Main cast: Fionn Whitehead (Tommy), Aneurin Barnard (Gibson), Harry Styles (Alex), Mark Rylance (Dawson), Tom Glynn-Carney (Peter), Barry Keoghan (George), Cillian Murphy (Shellshocked Soldier), Tom Hardy (Farrier), Jack Lowden (Collins), James D’Arcy (Colonel Winnant), and Kenneth Branagh (Commander Bolton)
Director: Christopher Nolan
I really didn’t want to like Dunkirk, because these days, it is very easy to dislike Christopher Nolan. His last few minutes overdosed on pretentious M Night Shyamalan-like twists and turns, and his cabal of pseudo-intellectual hipster fans that would yell you down if you dare to say anything remotely negative about his works make it even easier to turn up my nose at him. Not to mention, all the eye-rolling stupid news about holding “secret auditions” to cast people in this movie. They all wear helmets or headgears, so most of the time we can’t see their facial expressions, and dialogues are few, so what’s so “secret” about the audition? What, does he want to check how these lads squeal when they get pegged in the arse by a baboon or something? I mean, yes, that old man-faced dweeb from One Direction is cast here, hey, but when one looks objectively at his role, anyone can step into that role, whether it’s Abu the Grocery Bag Boy or Taylor Swift’s 600th Ex-Boyfriend.
But, damn, I like it. This movie showcases what a bloody good director and writer Mr Nolan can be when he reins himself in and just serves a movie without trying too hard to be the second coming of Steven Spielberg. The star of the movie is not Harry Styles or any of the interchangeable good-looking lads in this movie, but the Dunkirk evacuation. If you remember your history, or have taken the trouble to check Wikipedia beforehand, you may recall that the Germans have the British and French soldiers hemmed in from all sides at Dunkirk, a port at the northern part of France, where you can almost see England but hey, certain death may be closer to where you are. A desperate evacuation protocol is launched to save the soldiers there – we focus on the Brits and pretty much exclude the French altogether here, naturally – and this movie focuses on a few desperate weeks of that time.

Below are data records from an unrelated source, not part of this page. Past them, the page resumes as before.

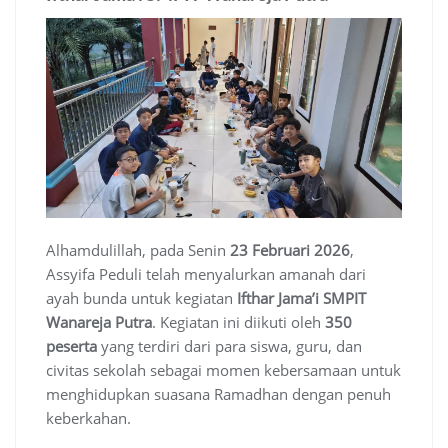
Alhamdulillah, pada Senin
23 Februari 2026
,
Assyifa Peduli telah menyalurkan amanah dari
ayah bunda untuk kegiatan
Ifthar Jama’i SMPIT
Wanareja Putra
. Kegiatan ini diikuti oleh
350
peserta
yang terdiri dari para siswa, guru, dan
civitas sekolah sebagai momen kebersamaan untuk
menghidupkan suasana Ramadhan dengan penuh
keberkahan.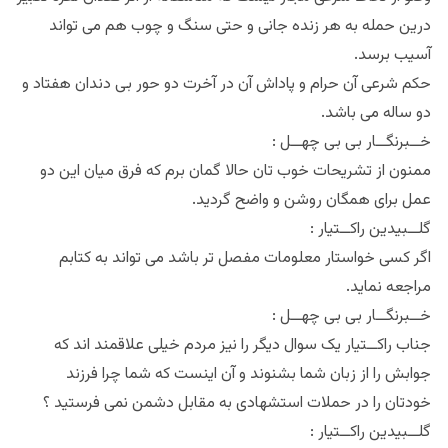
درین حمله به هر زنده جانی و حتی سنگ و چوب هم می تواند
آسیب برسد.
حکم شرعی آن حرام و پاداش آن در آخرت دو حور بی دندان هفتاد و
دو ساله می باشد.
خــبرنگــار بی بی چهــل :
ممنون از تشریحات خوب تان حالا گمان برم که فرق میان این دو
عمل برای همگان روشن و واضح گردید.
گلــبیدین راکــتیار :
اگر کسی خواستار معلومات مفصل تر باشد می تواند به کتابم
مراجعه نماید.
خــبرنگــار بی بی چهــل :
جناب راکــتیار یک سوال دیگر را نیز مردم خیلی علاقمند اند که
جوابش را از زبان شما بشنوند و آن اینست که شما چرا فرزند
خودتان را در حملات استشهادی به مقابل دشمن نمی فرستید ؟
گلــبیدین راکــتیار :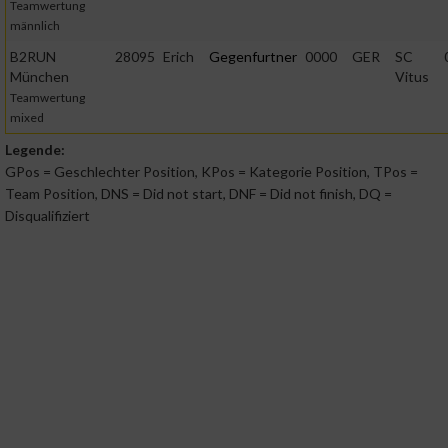
Teamwertung
männlich
Messung der Werbeleistung
B2RUN
28095
Erich
Gegenfurtner
0000
GER
SC
München
Vitus
Messung der Performance von Inhalten
Teamwertung
mixed
Analyse von Zielgruppen durch Statistiken oder Kombinatione
Legende:
von Daten aus verschiedenen Quellen
GPos = Geschlechter Position, KPos = Kategorie Position, TPos =
Team Position, DNS = Did not start, DNF = Did not finish, DQ =
Disqualifiziert
Entwicklung und Verbesserung der Angebote
Verwendung reduzierter Daten zur Auswahl von Inhalten
IAB-Besonderheiten:
Verwendung genauer Standortdaten
Geräte anhand von aktiv angeforderten Informationen
identifizieren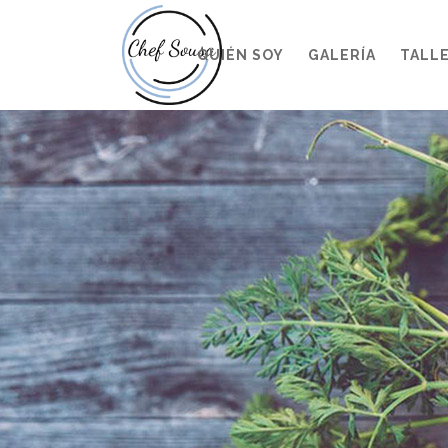
QUIÉN SOY
GALERÍA
TALL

On one side, we have Tommy and Gibson who desperately try to find ways to jump the evacuation queue and get themselves onto a ship to England ASAP. They pick up Alex, another soldier, along the way. The sad thing here is that if they have stayed put, there is a good chance that they will be able to get home anyway, but that’s hindsight for you. Dawson and his son Peter answer the government’s call to civilian boats to set out and rescue the trapped soldiers, and Peter’s friend George tag along. They pick up a traumatized soldier from a wreckage in the sea, and set off to Dunkirk. And finally, Farrier and Collins are part of a three-plan team to try to keep the skies clear from German planes during the evacuation process.

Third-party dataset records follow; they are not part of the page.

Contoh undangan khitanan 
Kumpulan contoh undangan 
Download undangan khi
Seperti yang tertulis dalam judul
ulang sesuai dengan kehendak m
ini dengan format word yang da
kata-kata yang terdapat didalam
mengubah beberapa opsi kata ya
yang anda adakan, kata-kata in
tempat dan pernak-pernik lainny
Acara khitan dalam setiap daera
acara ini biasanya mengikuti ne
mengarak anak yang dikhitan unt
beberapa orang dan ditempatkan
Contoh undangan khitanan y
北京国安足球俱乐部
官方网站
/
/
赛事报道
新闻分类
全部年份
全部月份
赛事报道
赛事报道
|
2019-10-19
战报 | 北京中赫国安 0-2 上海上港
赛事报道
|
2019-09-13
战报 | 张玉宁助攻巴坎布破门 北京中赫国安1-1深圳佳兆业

One great thing about this movie is that it is beautifully free of wartime movie tropes. No fellow showing off pics of his sweetheart or kids only to eventually die, for example. In fact, there is no dwelling on the back stories of these people. They just set out to do their thing. And yet, their stories eventually do come out – not the whole picture, but enough to let me begin to see them as people rather than just characters in a story. There will be difficult and even hard choices to be made, senseless deaths, some noble sacrifice that does not get rewarded with a happy ending, and so forth, all presented without fanfare or melodrama and hence are more hard-hitting on the heart as a result. There are not many obvious heroes or villains here – many of them are just people wanting to survive, and if they do horrible things along the way, this is war and such things happen.
That’s the beauty of Dunkirk at the end of the day: it just tells a story without wanting to make grand patriotic messages or getting too obvious about its desperation to have an Oscar or two.

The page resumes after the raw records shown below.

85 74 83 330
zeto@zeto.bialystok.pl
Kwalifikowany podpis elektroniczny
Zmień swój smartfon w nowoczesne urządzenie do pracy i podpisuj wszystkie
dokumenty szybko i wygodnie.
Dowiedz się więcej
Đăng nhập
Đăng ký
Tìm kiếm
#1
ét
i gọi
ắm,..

I have to deduct one oogie, though, because this movie has solid first third and late third acts, but its middle tends to drag. Too much focus is on Tommy, Gibson and Alex when I actually care about them the least. Hence, their shenanigans don’t grab me, and I wish the script has capitalized a bit more on the fact that Tommy is a disaster magnet: every ship he tries to get on sinks, at least until he finally finds one that picks him up just in time for the movie’s last act. It would have been a morbid kind of funny if someone points this out and tries to toss him overboard.
So, here we are. A part of me is determined to be very difficult and nitpicky where Dunkirk is concerned, but once the movie gets started, I find myself swept up by the beautiful cinematography and scenery, the emotions, and the senseless of the whole war. I give up. This is going to be one of the best movies of the year, so score one for Christopher Nolan. Asshole. But I’m glad he pulled it off, just as I am glad to have seen this movie.